[Dataset entries]
[Start of Attachment]
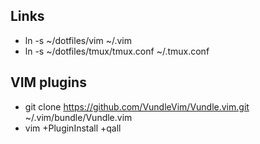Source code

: Links
-----

* ln -s ~/dotfiles/vim ~/.vim
* ln -s ~/dotfiles/tmux/tmux.conf ~/.tmux.conf

VIM plugins
-----------

* git clone https://github.com/VundleVim/Vundle.vim.git ~/.vim/bundle/Vundle.vim
* vim +PluginInstall +qall


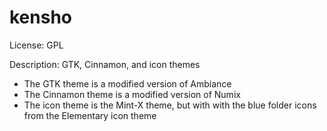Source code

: kensho
======

License: GPL

Description:
GTK, Cinnamon, and icon themes
- The GTK theme is a modified version of Ambiance
- The Cinnamon theme is a modified version of Numix
- The icon theme is the Mint-X theme, but with with
  the blue folder icons from the Elementary icon theme
  


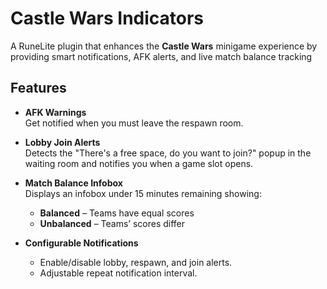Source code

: # Castle Wars Indicators
A RuneLite plugin that enhances the **Castle Wars** minigame experience by providing smart notifications, AFK alerts, and live match balance tracking


## Features

- **AFK Warnings**  
  Get notified when you must leave the respawn room.

- **Lobby Join Alerts**  
  Detects the "There's a free space, do you want to join?" popup in the waiting room and notifies you when a game slot opens.

- **Match Balance Infobox**  
  Displays an infobox under 15 minutes remaining showing:
    - **Balanced** – Teams have equal scores
    - **Unbalanced** – Teams’ scores differ

- **Configurable Notifications**
    - Enable/disable lobby, respawn, and join alerts.
    - Adjustable repeat notification interval.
[End of Attachment]
What is needed –
Take every line from the data that contains the word "version".

Your solution –
- The GTK theme is a modified version of Ambiance
- The Cinnamon theme is a modified version of Numix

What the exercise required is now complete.